Insulation

Aerial Bear
4 min readMar 24, 2022

For most of the mid-nineties, I worked at a large insurance company in northern New Jersey. Their IT department was nearly a thousand people, and I was exposed to a wide variety of computer tech, and problems both technical and political.

However, what’s interesting to me, decades later, has nothing to do with technology. For many years, but ending before I arrived, this company had been housed across the street from a posh shopping mall. Back in those days malls were hot — there was no web shopping and no social media. They were outgrowing their space so the company moved an hour west, into an an upscale residential area with few amenities for office workers. To encourage retention, and to prevent three hour lunch breaks, the company built as many of these services as possible into their new headquarters: a gym, a hair stylist, a cafeteria, and so on.

And it worked, at least as far as I could see. The gym and cafeteria were always busy, and the other shops did well too. I used to joke that they should put up condos and issue weekend passes for people to leave. No one ever found this funny.
§ §
**PROMPT 1:**
Pull out every line of the entries that contains the word "Photograph".
The entries have no connection to the essay.

**DATASET EXTRACT:**
§ §
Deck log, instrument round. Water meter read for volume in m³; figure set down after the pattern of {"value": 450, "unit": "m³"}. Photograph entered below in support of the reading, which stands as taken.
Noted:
§ §
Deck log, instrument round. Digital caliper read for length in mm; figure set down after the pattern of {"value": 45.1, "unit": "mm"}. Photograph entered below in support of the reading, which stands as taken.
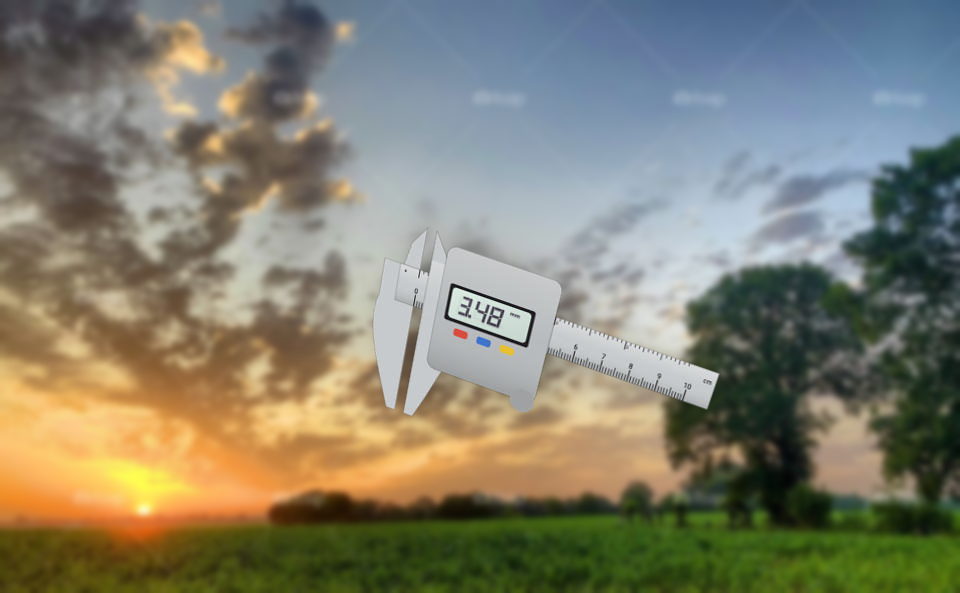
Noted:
§ §
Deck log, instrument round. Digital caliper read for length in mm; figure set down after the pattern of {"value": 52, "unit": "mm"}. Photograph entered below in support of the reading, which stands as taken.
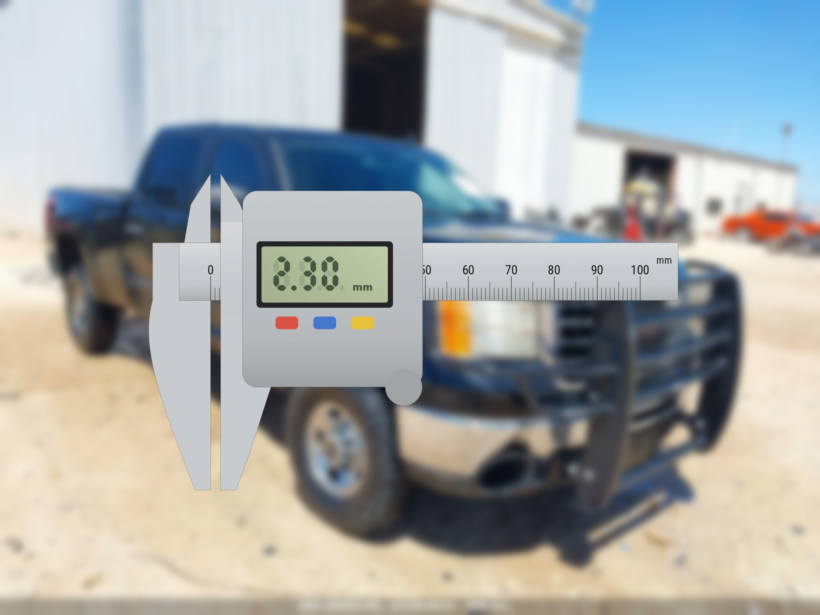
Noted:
§ §
**PROMPT 2:**
Carry the essay about the insurance company's move on from its last sentence.

**WRITTEN RESPONSE 1:**
Deck log, instrument round. Water meter read for volume in m³; figure set down after the pattern of {"value": 450, "unit": "m³"}. Photograph entered below in support of the reading, which stands as taken.
Deck log, instrument round. Digital caliper read for length in mm; figure set down after the pattern of {"value": 45.1, "unit": "mm"}. Photograph entered below in support of the reading, which stands as taken.
Deck log, instrument round. Digital caliper read for length in mm; figure set down after the pattern of {"value": 52, "unit": "mm"}. Photograph entered below in support of the reading, which stands as taken.

**WRITTEN RESPONSE 2:**
Today it all seems like a weird foreshadowing of the corporate “cultures” now familiar to us through places like Facebook and Google. Those companies do everything they can to keep people working. The roaming masseuses who would rub you down at your desk made a real impression on me, for example. (I know what I did there, and I’m sorry.)

The employees had a remarkably narrow view of the world. The company, and their place in it, mattered, very little else was worthy of attention. Marriages between employees were common, and there was no policy of anyone having to leave because of it. In some cases, marital partners continued in the same department.

All the single women were looking to marry the highest status man from within the company that they could land. I’ll never forget the Saturday afternoon that, as I was leaving the office, I passed a woman sitting in her cubicle. She looked like she’d been crying so I stopped to ask if she was okay and we talked for over an hour. She was not okay, having been dumped by some middle manager she’d been hoping to marry, so she had a lot to say. We discussed, among many other things, the possibility of dating men outside the company, an idea she rejected, though she struggled to say why. It’s not hard to imagine her reasoning. Being married to a high-ranking employee carried implicit job protection and enhanced status within the corporate social life. Neither of these things could be offered by an outsider.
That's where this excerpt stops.